## Stated exercise:
Arrange the listing as a Markdown table with the columns Row and Entry, leaving out blank lines. Include only the lines from the start of the listing through the line containing "τραγούδι at (1109, 694)", inclusive.

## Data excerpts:
____

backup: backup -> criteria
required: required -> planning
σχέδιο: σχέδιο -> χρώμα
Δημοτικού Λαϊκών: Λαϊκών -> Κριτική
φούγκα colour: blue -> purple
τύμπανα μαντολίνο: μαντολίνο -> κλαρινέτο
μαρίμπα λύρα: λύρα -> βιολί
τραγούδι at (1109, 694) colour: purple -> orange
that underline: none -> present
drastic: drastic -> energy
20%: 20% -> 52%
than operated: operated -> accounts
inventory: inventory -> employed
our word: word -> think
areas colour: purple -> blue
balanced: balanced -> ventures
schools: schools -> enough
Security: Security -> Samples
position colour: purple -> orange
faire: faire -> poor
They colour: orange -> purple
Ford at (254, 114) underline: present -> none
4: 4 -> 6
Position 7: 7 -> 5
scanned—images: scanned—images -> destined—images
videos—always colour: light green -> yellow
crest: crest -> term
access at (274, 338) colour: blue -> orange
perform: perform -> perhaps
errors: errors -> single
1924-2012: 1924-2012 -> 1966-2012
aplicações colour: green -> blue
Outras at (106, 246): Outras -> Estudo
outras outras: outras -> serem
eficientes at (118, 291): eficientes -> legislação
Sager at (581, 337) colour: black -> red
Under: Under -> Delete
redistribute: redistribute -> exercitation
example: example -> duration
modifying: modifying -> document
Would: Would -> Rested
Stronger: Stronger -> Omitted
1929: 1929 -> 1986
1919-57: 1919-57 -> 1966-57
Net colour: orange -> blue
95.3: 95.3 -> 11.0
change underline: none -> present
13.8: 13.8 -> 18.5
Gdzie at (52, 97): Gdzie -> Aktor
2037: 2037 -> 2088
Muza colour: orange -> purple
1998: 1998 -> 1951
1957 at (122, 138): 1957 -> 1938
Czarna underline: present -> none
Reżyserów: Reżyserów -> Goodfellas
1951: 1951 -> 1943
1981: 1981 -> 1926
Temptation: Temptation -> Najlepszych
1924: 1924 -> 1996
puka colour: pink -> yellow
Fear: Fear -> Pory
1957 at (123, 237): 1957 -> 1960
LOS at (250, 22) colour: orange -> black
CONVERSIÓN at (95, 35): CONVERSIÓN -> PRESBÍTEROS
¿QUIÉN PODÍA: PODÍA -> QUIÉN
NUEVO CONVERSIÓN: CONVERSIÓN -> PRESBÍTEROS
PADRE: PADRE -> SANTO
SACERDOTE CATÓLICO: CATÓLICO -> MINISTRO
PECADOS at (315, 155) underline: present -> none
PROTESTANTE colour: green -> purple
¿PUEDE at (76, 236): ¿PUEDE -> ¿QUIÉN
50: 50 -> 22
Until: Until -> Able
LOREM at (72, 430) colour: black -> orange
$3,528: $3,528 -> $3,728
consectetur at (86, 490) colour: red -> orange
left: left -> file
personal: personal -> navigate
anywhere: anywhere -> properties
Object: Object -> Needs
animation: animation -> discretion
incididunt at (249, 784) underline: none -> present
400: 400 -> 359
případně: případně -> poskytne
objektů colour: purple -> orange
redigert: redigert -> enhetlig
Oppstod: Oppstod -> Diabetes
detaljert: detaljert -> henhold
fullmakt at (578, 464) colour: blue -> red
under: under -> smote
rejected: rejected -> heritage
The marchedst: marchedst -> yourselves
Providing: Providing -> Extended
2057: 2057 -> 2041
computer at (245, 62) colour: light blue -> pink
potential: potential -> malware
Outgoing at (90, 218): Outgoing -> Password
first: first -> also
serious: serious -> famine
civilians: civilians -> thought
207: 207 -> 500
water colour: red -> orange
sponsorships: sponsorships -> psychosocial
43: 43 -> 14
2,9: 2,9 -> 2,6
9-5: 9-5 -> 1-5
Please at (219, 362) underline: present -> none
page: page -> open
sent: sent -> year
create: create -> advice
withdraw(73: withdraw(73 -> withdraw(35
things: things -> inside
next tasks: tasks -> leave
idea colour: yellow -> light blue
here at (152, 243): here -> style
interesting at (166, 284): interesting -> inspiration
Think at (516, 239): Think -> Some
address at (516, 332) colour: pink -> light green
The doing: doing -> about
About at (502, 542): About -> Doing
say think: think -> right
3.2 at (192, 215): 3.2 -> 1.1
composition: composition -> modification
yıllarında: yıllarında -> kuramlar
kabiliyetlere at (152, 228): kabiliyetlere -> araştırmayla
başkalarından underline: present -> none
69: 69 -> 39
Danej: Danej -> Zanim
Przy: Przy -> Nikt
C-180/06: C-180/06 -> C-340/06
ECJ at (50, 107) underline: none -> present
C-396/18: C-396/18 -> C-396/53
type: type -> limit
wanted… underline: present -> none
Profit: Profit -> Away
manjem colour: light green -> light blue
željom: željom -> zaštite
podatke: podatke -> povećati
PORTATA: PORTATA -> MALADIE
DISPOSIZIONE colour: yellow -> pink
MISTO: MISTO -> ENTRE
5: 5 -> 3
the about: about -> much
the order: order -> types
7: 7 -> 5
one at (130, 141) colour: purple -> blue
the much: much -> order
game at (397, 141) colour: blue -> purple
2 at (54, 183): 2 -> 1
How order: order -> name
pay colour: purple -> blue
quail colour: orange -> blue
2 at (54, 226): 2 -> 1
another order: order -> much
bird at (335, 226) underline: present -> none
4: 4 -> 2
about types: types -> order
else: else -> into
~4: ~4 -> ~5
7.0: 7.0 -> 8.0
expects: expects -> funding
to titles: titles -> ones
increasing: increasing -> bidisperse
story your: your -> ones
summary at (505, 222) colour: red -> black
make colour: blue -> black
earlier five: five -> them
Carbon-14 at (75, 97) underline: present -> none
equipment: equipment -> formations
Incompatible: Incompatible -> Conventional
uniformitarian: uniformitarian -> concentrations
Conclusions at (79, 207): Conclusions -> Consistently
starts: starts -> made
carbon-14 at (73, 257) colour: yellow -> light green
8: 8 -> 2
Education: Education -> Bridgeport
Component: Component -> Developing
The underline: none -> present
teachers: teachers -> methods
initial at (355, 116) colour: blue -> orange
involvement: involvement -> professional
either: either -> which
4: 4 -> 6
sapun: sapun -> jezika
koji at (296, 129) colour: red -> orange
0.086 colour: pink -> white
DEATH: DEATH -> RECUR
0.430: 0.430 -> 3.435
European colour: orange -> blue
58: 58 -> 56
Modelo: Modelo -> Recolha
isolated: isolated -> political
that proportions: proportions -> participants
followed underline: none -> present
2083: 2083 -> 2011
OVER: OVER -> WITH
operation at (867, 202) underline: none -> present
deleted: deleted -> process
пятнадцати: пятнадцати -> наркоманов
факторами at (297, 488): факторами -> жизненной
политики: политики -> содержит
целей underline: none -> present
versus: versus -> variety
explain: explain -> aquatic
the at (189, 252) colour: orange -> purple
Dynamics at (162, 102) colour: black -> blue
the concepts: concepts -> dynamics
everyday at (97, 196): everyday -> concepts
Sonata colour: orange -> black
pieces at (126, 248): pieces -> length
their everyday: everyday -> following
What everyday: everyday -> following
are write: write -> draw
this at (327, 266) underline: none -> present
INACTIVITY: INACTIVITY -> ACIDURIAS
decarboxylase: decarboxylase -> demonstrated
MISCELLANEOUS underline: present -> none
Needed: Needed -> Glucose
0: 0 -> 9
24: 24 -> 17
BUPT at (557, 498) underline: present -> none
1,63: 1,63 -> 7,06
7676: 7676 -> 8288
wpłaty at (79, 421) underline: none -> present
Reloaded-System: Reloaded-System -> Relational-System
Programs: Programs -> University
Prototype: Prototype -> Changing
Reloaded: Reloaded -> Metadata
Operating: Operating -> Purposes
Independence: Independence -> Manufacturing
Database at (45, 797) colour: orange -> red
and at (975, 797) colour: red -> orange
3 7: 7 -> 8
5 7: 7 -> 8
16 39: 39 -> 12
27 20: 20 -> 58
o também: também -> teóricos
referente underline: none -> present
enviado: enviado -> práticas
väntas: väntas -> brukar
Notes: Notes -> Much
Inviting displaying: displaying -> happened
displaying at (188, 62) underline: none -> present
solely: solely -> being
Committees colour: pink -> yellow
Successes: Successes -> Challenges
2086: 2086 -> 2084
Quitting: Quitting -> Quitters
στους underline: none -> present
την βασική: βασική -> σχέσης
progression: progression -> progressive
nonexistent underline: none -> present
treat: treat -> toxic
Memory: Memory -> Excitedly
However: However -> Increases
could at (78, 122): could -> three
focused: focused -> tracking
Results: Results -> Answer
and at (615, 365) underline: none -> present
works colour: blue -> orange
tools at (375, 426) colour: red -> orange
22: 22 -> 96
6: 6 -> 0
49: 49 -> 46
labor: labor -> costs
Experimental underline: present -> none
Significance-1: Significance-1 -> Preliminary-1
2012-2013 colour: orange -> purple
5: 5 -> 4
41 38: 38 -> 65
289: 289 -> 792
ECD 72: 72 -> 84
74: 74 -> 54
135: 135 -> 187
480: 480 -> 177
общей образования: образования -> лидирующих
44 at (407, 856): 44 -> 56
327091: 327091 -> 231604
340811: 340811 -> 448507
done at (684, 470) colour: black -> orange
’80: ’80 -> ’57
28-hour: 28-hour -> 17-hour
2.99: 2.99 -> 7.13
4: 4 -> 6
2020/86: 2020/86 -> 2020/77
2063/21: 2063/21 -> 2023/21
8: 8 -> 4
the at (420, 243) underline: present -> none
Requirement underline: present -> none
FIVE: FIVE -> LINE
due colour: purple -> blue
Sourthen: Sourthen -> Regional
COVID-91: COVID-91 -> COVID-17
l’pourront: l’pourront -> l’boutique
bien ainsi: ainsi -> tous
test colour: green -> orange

____

## The output:
| Row | Entry |
|---|---|
| 1 | backup: backup -> criteria |
| 2 | required: required -> planning |
| 3 | σχέδιο: σχέδιο -> χρώμα |
| 4 | Δημοτικού Λαϊκών: Λαϊκών -> Κριτική |
| 5 | φούγκα colour: blue -> purple |
| 6 | τύμπανα μαντολίνο: μαντολίνο -> κλαρινέτο |
| 7 | μαρίμπα λύρα: λύρα -> βιολί |
| 8 | τραγούδι at (1109, 694) colour: purple -> orange |